The drafted Pueblo ordinance made exceptions for fertilization treatments, saving a baby's life, removing a dead "unborn child," ectopic pregnancies and emergency contraception like Plan B medication.

It would have precluded mailing "any article or thing designed, adapted or intended for producing abortion; or any article, instrument, substance, drug, medicine or thing which is advertised or described in a manner calculated to lead another to use or apply it for producing abortion."

The ordinance would have outlawed using computers to order the equipment or "knowingly" receiving such tools in the mail.

It would have authorized the public, not the government, to enforce the law by suing abortion providers. Residents would have been able to sue abortion providers for at least $100,000 per violation.

OB-GYNs from the Parkview Health System last week told the Pueblo City Council if the drafted municipal law passed it would impede local doctors from providing adequate health care to their patients.

It would prevent them from using medications and other devices needed to treat medical situations such as ectopic pregnancy or miscarriages, they said, since those tools could also be used to perform elective abortions.

Jonathan Mitchell, an attorney who wrote the Texas "heartbeat" bill and who is a former Texas solicitor general, said during a work session ahead of the regular meeting Monday night the proposed ordinance wouldn't outlaw abortion. Instead, it "focuses on intent," he said.

The federal Comstock laws cited in the proposed regulation make it illegal to mail medications and devices intended for use in an abortion, he said.

"If there is no intent to perform an abortion with respect to that shipment, there is no violation (of federal law) and there would be no violation of an ordinance that were enacted," Mitchell said.

Colorado Rep. Daneya Esgar of Pueblo, who helped write Colorado's Reproductive Health Equity Act passed by the state Legislature this year to codify a person's "fundamental right" to choose to continue or end a pregnancy, said Monday the proposed ordinance "directly violates" state law.

The Reproductive Health Equity Act bans public state and local entities, such as city councils, from limiting a person's access to reproductive health care, including abortions, Esgar said.

The law "also establishes that the right to access abortion care is a matter of statewide concern," she said. "That means that only the Colorado General Assembly or a statewide ballot initiative can take that right away. This is not within the purview of City Council. ... If a clinic cannot receive the materials that they need to perform an abortion, that is directly a burden to an individual's fundamental right relating to reproductive health care."
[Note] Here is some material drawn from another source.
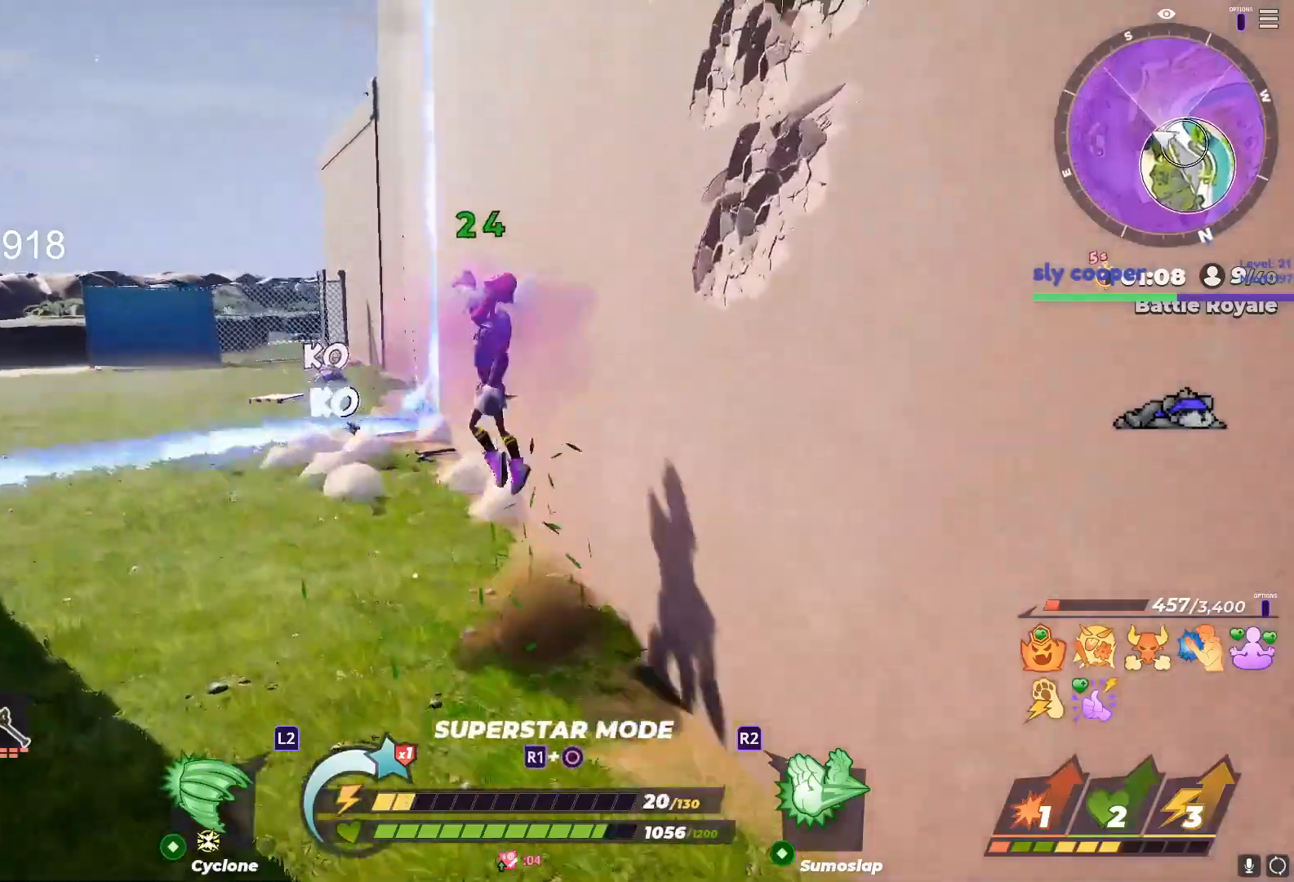
{"buttons": [], "left_stick": "down-left", "right_stick": "center", "events": [[67, "left_stick", "down-right"], [483, "left_stick", "down-left"]]}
Pueblo's legal staff recommended the council not approve the ordinance, background documents show. City Attorney Dan Kogovsek told the council on Monday he believed it violated state law.

While the Colorado Attorney General's Office did not comment specifically on the proposed regulation in Pueblo, spokesman Lawrence Pacheco told The Gazette previously that "Attorney General Phil Weiser is committed to defending the Reproductive Health Equity Act and challenging any local ordinance that violates the law."

Maestri has said she brought the document before the council on behalf of residents who are concerned about a planned abortion clinic in town.

There are no abortion clinics in Pueblo, and the nearest one is about 45 miles north in Colorado Springs.

Clinics for Abortion and Reproductive Excellence, which also has locations in Nebraska and Maryland, has purchased a building in Pueblo's historic Bessemer neighborhood. No opening date has been announced.